“Honestly, the data is scary,” said Daniel-Robert Gooch, President of the Canadian Airports Council (CAC), once again calling on the Government of Canada to provide urgent financial support.
To illustrate the extent of the drop in passenger volume experienced by Canada's airports, Mr. Gooch mentions that the “best month” since the start of the pandemic was September. The drop in passenger volume reached "only" 85.2% that month.
It was still better than the 90% drop recorded on average since April!
The CAC reminds that, unlike many other countries, the majority of Canadian airports are not subsidized by the government: they depend on the revenues generated by air transport for passengers.
However, as all the services offered are paid for by users, the system (deprived of these users and therefore of income) has collapsed.
The CAC stresses that despite its public statements on the importance of the air transport sector to Canadians, the limited interventions by the government to help airports (wage subsidy, suspension of ground rents) are not at all up to the task and airports continue to face problems.

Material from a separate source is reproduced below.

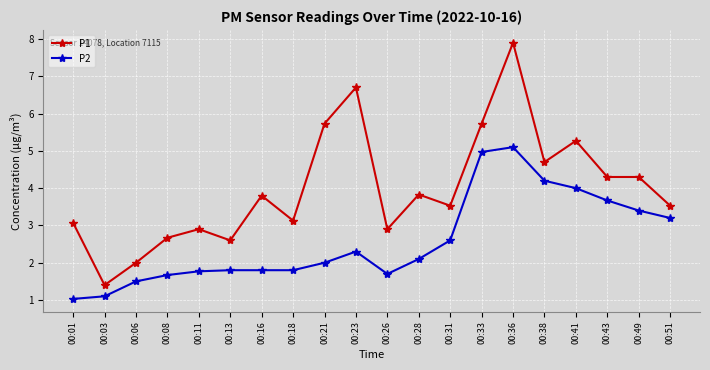

Is the value of P1 at 00:11 greater than the value of P2 at 00:08?

Yes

The CAC took note of the intentions formulated by the government (during the Speech from the Throne or in the subsequent statement by Transport Minister Marc Garneau), but “no timetable for the initiation of discussions has been established to date, and airports are running out of options,” says CAC.

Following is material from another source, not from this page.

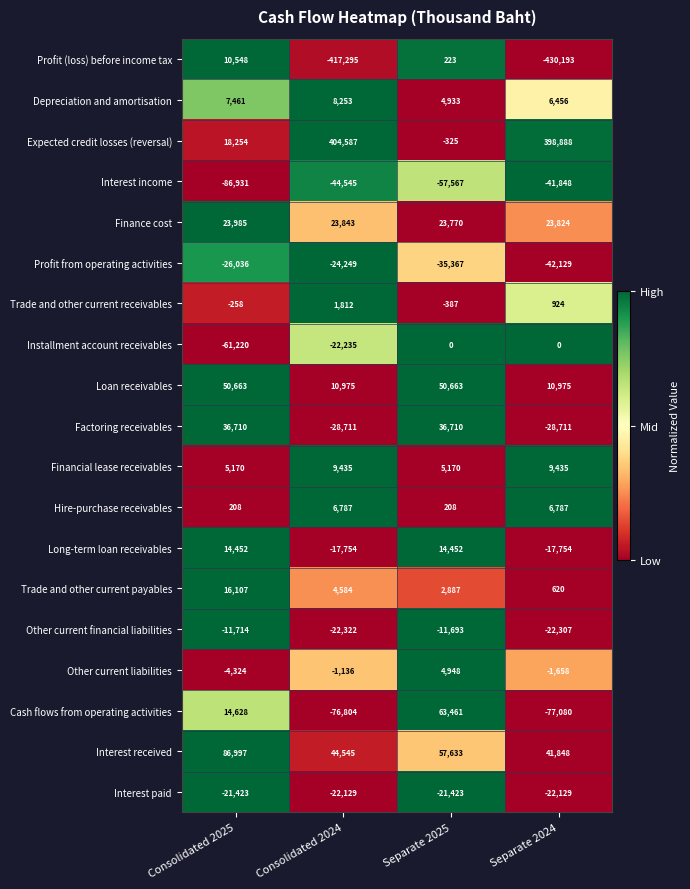

Which label corresponds to the smallest value in the chart?

Separate 2024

“If the government does not intervene now to support these national assets, the consequences could be serious, not only for passengers, but also for communities,” insists Daniel-Robert Gooch.
The fact that Canada takes so long to act only increases the risk that our industry, when COVID-19 restrictions are relaxed, will take too long to get back on its feet, the CAC says.
CAC requests in Ottawa
- Put in place a coherent and globally harmonized national program at airports to reduce or eliminate the period of quarantine imposed and restore consumer confidence in air transport.

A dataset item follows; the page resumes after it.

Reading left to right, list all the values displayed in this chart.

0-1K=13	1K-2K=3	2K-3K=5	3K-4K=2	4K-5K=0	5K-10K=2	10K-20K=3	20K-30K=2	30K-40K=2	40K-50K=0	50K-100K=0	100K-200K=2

- Extend a moratorium of several years on rents granted to the eight busiest private airports, until activities resume.
- Eliminate rents imposed on 14 small airports that have never been able to generate more than $15 million in government revenue.
- Provide interest-free loans or direct operational support to airports.
- Increase funding for the Airports Capital Assistance Program (PAIA) to very small airports to $95 million annually for a period of at least five years.
- Create a new source of funding for airports not eligible for ACAP, in order to maintain safe infrastructure, pay for COVID-19 adaptation costs and adhere to new federal rules whose expected costs will exceed the $350 million.